Day 4: Jan. 20, 2011

AM

I've got another handyman job this morning and school programs all day tomorrow, so won't have much time to spend on the house the rest of this week.

I intend to spend the time I do have in cleanup and looking for that elusive ductwork path to the second floor.

I looked up some history on the house, and something doesn't make sense. The design is almost certainly "Eclectic Craftsman," but the book I have lists that style as being built from 1905 to 1950. Angola was certainly behind the times, so it would take extra time for a new style to make its way here. That would put the earliest date of the house around the 1920's. But the paperwork we have on the house lists it as being built in 1900.

There's also physical evidence for a 1900 birth date being wrong.
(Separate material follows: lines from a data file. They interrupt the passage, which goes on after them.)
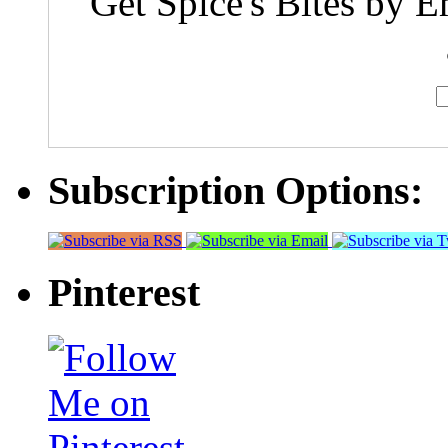
Get Spice's Bites by E
Subscription Options:
Pinterest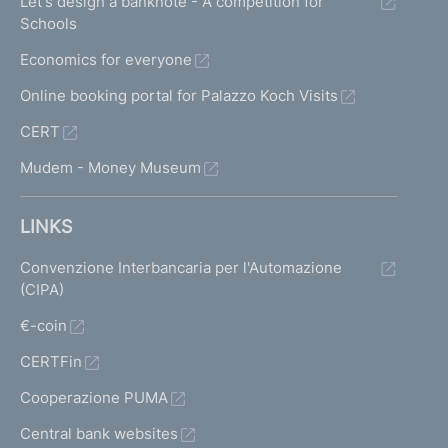
Let's design a banknote - A competition for
Schools
Economics for everyone
Online booking portal for Palazzo Koch Visits
CERT
Mudem - Money Museum
LINKS
Convenzione Interbancaria per l'Automazione
(CIPA)
€-coin
CERTFin
Cooperazione PUMA
Central bank websites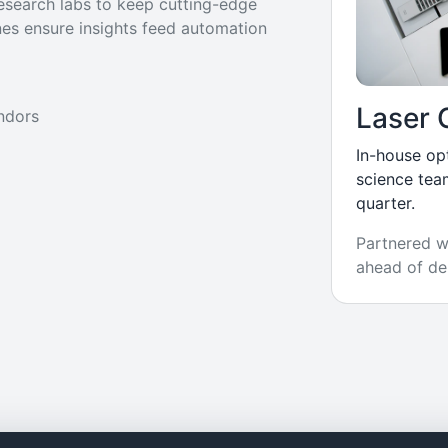
research labs to keep cutting-edge
nes ensure insights feed automation
Laser 
ndors
In-house op
science tea
quarter.
Partnered wi
ahead of de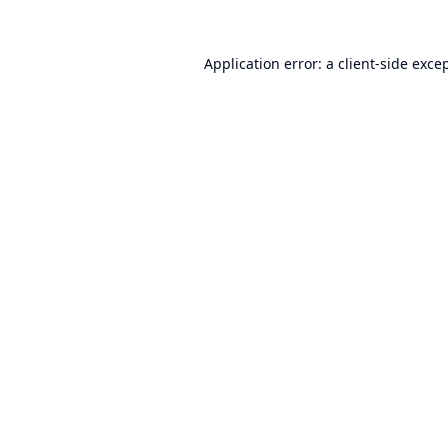
Application error: a
client
-side exce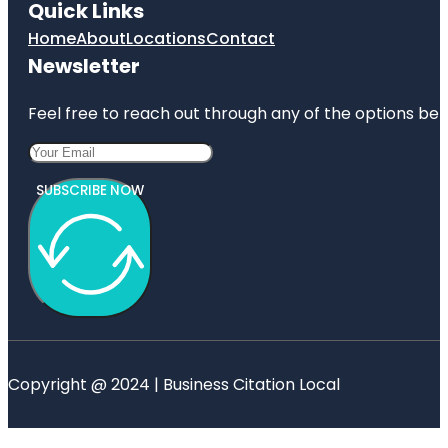
Quick Links
Home
About
Locations
Contact
Newsletter
Feel free to reach out through any of the options belo
SUBSCRIBE NOW
Copyright @ 2024 | Business Citation Local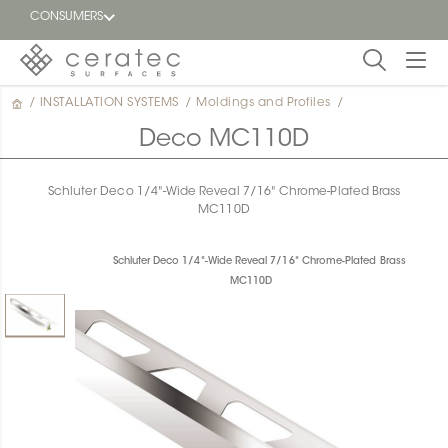
CONSUMERS
/
INSTALLATION SYSTEMS
/
Moldings and Profiles
/
Featured
FR
Deco MC110D
Blog
Schluter Deco 1/4"-Wide Reveal 7/16" Chrome-Plated Brass
MC110D
Find a
dealer
Schluter Deco 1/4"-Wide Reveal 7/16" Chrome-Plated Brass
MC110D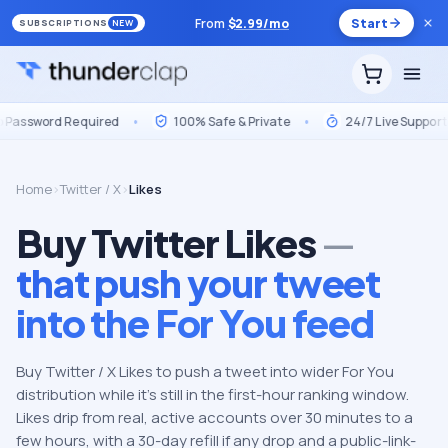
From
$
2.99
/mo
Start
SUBSCRIPTIONS
NEW
 Required
•
100% Safe & Private
•
24/7 Live Support
•
M
Home
›
Twitter / X
›
Likes
Buy Twitter Likes
—
that push your tweet
into the For You feed
Buy Twitter / X Likes to push a tweet into wider For You
distribution while it's still in the first-hour ranking window.
Likes drip from real, active accounts over 30 minutes to a
few hours, with a 30-day refill if any drop and a public-link-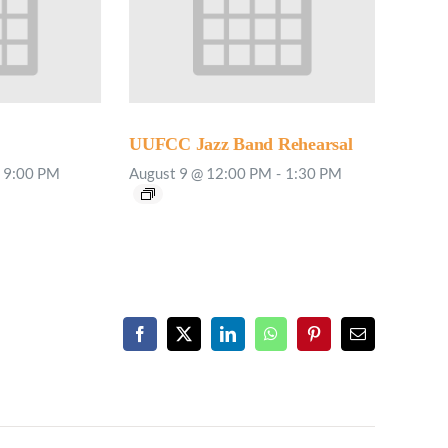
UUFCC Jazz Band Rehearsal
9:00 PM
August 9 @ 12:00 PM
-
1:30 PM
Facebook
X
LinkedIn
WhatsApp
Pinterest
Email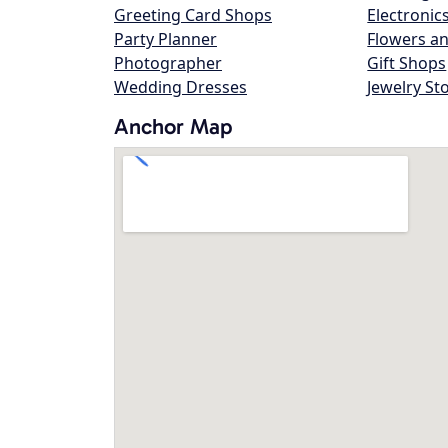
Greeting Card Shops
Electronic
Party Planner
Flowers an
Photographer
Gift Shops
Wedding Dresses
Jewelry St
Anchor Map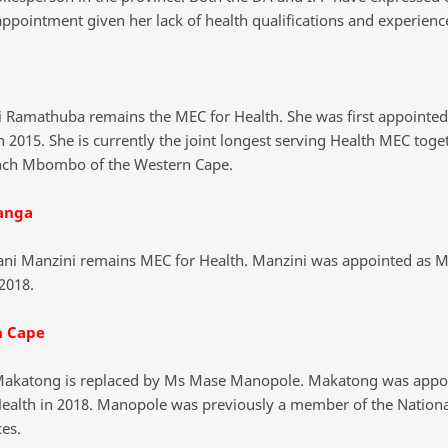
appointment given her lack of health qualifications and experienc
 Ramathuba remains the MEC for Health. She was first appointed 
n 2015. She is currently the joint longest serving Health MEC toge
ch Mbombo of the Western Cape.
anga
ni Manzini remains MEC for Health. Manzini was appointed as M
2018.
n Cape
akatong is replaced by Ms Mase Manopole. Makatong was appo
ealth in 2018. Manopole was previously a member of the Nationa
es.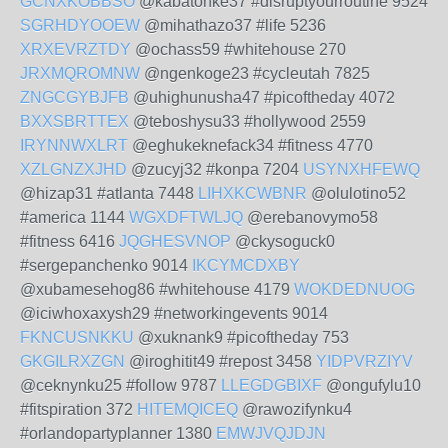
GCNXKOBBSO
@kabatonke37 #disruptyourroutine 9524
SGRHDYOOEW
@mihathazo37 #life 5236
XRXEVRZTDY
@ochass59 #whitehouse 270
JRXMQROMNW
@ngenkoge23 #cycleutah 7825
ZNGCGYBJFB
@uhighunusha47 #picoftheday 4072
BXXSBRTTEX
@teboshysu33 #hollywood 2559
IRYNNWXLRT
@eghukeknefack34 #fitness 4770
XZLGNZXJHD
@zucyj32 #konpa 7204
USYNXHFEWQ
@hizap31 #atlanta 7448
LIHXKCWBNR
@olulotino52
#america 1144
WGXDFTWLJQ
@erebanovymo58
#fitness 6416
JQGHESVNOP
@ckysoguck0
#sergepanchenko 9014
IKCYMCDXBY
@xubamesehog86 #whitehouse 4179
WOKDEDNUOG
@iciwhoxaxysh29 #networkingevents 9014
FKNCUSNKKU
@xuknank9 #picoftheday 753
GKGILRXZGN
@iroghitit49 #repost 3458
YIDPVRZIYV
@ceknynku25 #follow 9787
LLEGDGBIXF
@ongufylu10
#fitspiration 372
HITEMQICEQ
@rawozifynku4
#orlandopartyplanner 1380
EMWJVQJDJN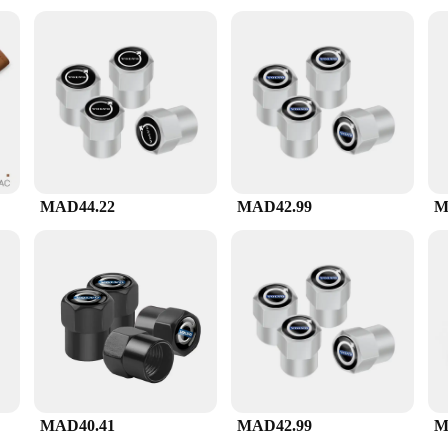
personal set, this v60 ادوات set is available for wholesale and direct vendor purchases, ensuring you
ials and practical design, this set is a reliable companion for anyone passionate
MAD44.22
MAD42.99
M
MAD40.41
MAD42.99
M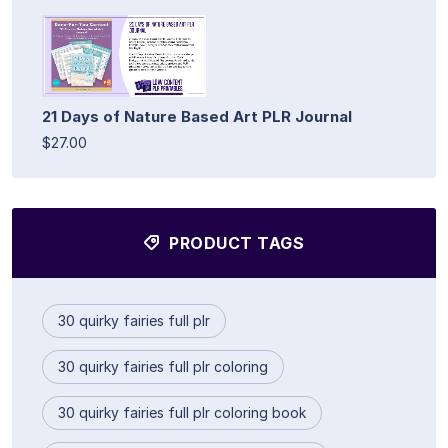
21 Days of Nature Based Art PLR Journal
$27.00
PRODUCT TAGS
30 quirky fairies full plr
30 quirky fairies full plr coloring
30 quirky fairies full plr coloring book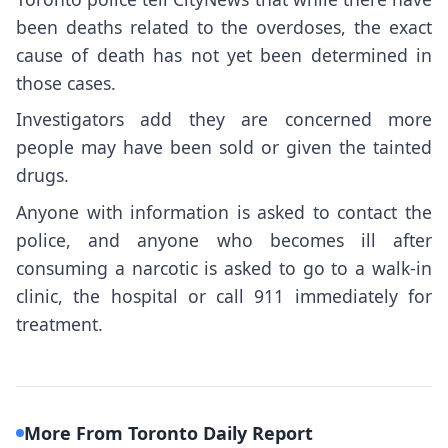
been deaths related to the overdoses, the exact
cause of death has not yet been determined in
those cases.
Investigators add they are concerned more
people may have been sold or given the tainted
drugs.
Anyone with information is asked to contact the
police, and anyone who becomes ill after
consuming a narcotic is asked to go to a walk-in
clinic, the hospital or call 911 immediately for
treatment.
More From Toronto Daily Report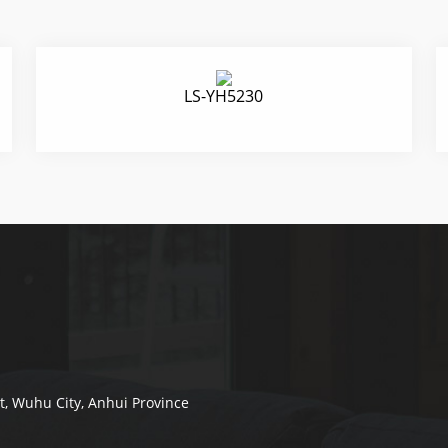
LS-YH5230
ct, Wuhu City, Anhui Province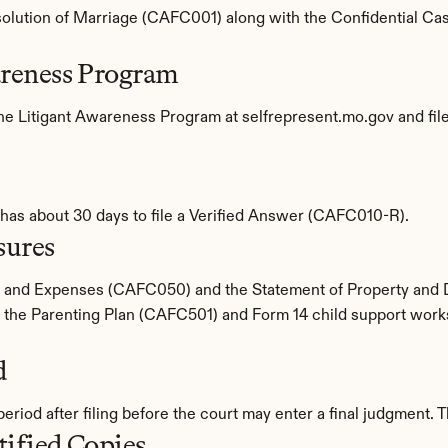
issolution of Marriage (CAFC001) along with the Confidential Case 
areness Program
ine Litigant Awareness Program at selfrepresent.mo.gov and file 
 has about 30 days to file a Verified Answer (CAFC010-R).
sures
e and Expenses (CAFC050) and the Statement of Property and
the Parenting Plan (CAFC501) and Form 14 child support worksh
d
riod after filing before the court may enter a final judgment. 
tified Copies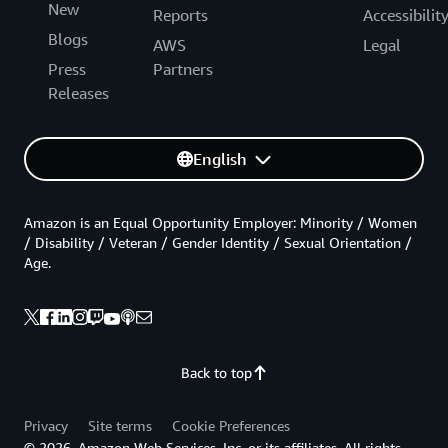
New
Reports
Accessibilit
Blogs
AWS
Legal
Press
Partners
Releases
English
Amazon is an Equal Opportunity Employer: Minority / Women
/ Disability / Veteran / Gender Identity / Sexual Orientation /
Age.
Back to top
Privacy
Site terms
Cookie Preferences
© 2026, Amazon Web Services, Inc. or its affiliates. All rights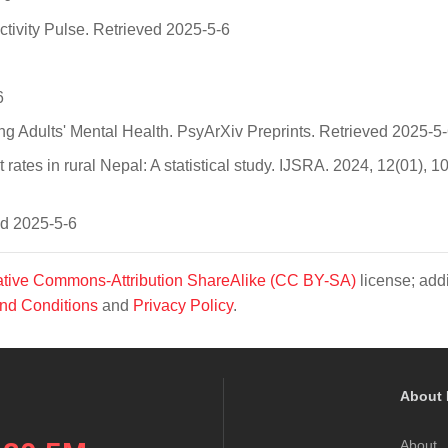
ctivity Pulse. Retrieved 2025-5-6
6
g Adults' Mental Health. PsyArXiv Preprints. Retrieved 2025-5
 rates in rural Nepal: A statistical study. IJSRA. 2024, 12(01), 
ed 2025-5-6
tive Commons-Attribution ShareAlike (CC BY-SA)
license; addi
nd Conditions
and
Privacy Policy
.
About 
About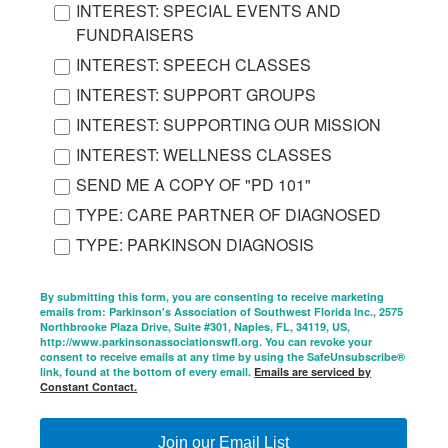
INTEREST: SPECIAL EVENTS AND
FUNDRAISERS
INTEREST: SPEECH CLASSES
INTEREST: SUPPORT GROUPS
INTEREST: SUPPORTING OUR MISSION
INTEREST: WELLNESS CLASSES
SEND ME A COPY OF "PD 101"
TYPE: CARE PARTNER OF DIAGNOSED
TYPE: PARKINSON DIAGNOSIS
By submitting this form, you are consenting to receive marketing
emails from: Parkinson's Association of Southwest Florida Inc., 2575
Northbrooke Plaza Drive, Suite #301, Naples, FL, 34119, US,
http://www.parkinsonassociationswfl.org. You can revoke your
consent to receive emails at any time by using the SafeUnsubscribe®
link, found at the bottom of every email.
Emails are serviced by
Constant Contact.
Join our Email List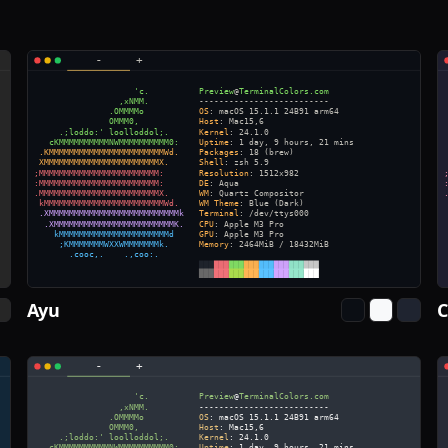
Ayu
C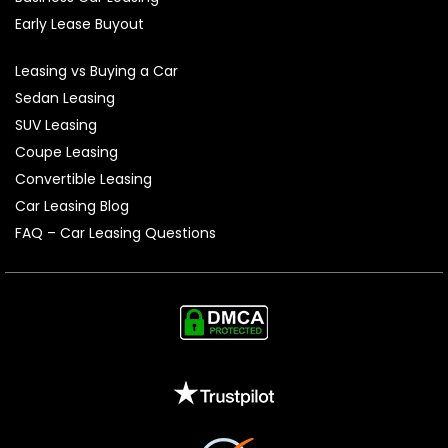
Early Lease Buyout
Leasing vs Buying a Car
Sedan Leasing
SUV Leasing
Coupe Leasing
Convertible Leasing
Car Leasing Blog
FAQ – Car Leasing Questions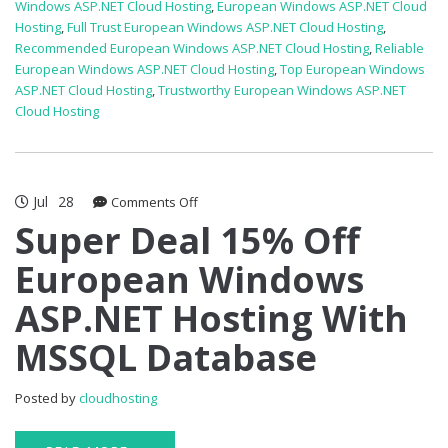
Windows ASP.NET Cloud Hosting
,
European Windows ASP.NET Cloud
Hosting
,
Full Trust European Windows ASP.NET Cloud Hosting
,
Recommended European Windows ASP.NET Cloud Hosting
,
Reliable
European Windows ASP.NET Cloud Hosting
,
Top European Windows
ASP.NET Cloud Hosting
,
Trustworthy European Windows ASP.NET
Cloud Hosting
Jul
28
on
Comments Off
Super
Super Deal 15% Off
Deal
European Windows
15%
Off
ASP.NET Hosting With
European
Windows
MSSQL Database
ASP.NET
Hosting
With
Posted by
cloudhosting
MSSQL
Database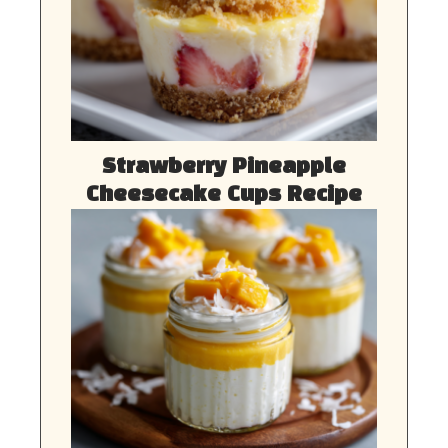
Strawberry Pineapple
Cheesecake Cups Recipe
The woodwork style is too simple for a 101 year old house, and the basic structure is in too good of shape.

Do your papers have any clues to the date of the house?

PM
The house is a mess, but I'm making progress.

I opened the kitchen heat register, which had been hidden behind paneling. It still works. Same with the cold air return in the living room, which was hidden under carpeting. The only HVAC addition I plan on the ground floor is a cold air return along the west wall of the dining room. That will draw heat from the living room/dining room register, and from the kitchen.

I don't plan to put cold air returns in the kitchen or bathroom. An article on duct placement said you don't want kitchen or bathroom smells circulated throughout the house, which sounds like good advice to me.

There was one heat duct in the basement for which I couldn't find a register. I pulled up carpeting and pulled down paneling on the first floor, then did the same upstairs. Finally, while working on the bathroom floor, I looked up and there it was: a register in the bathroom wall. So there's heat in the upstairs after all!

My current plan is to add a cold air return in the upstairs hall. This will draw air up from the lower floor and out of the bedrooms and bath. I will use the chimney-to-nowhere to pump heat into the attic, where I will distribute it to the three bedrooms. (By the way, the chimney ends in that funny chase in the kitchen.) Then I'll put cold air returns in each bedroom or its closet.

I'm also considering putting the new furnace under the stairway in the west basement room. This will get it out of the way, make duct work more direct, and put the furnace next to an outdoor wall through which it can be vented. (If you remember, the current vent reaches halfway across the basement.) I can get everything hooked up and running before shutting off the old furnace and transferring the ducts.

It's snowing outside. If the school at which I'm scheduled to give programs has a delay, the programs will be postponed until Feb. 5, so I may have another day this week to work on the house.





1 comment:

  1. Our David suggested that we talk with him after we get bids for furnace replacement. He "has a guy."
    He has also offered to help with electrical if needed.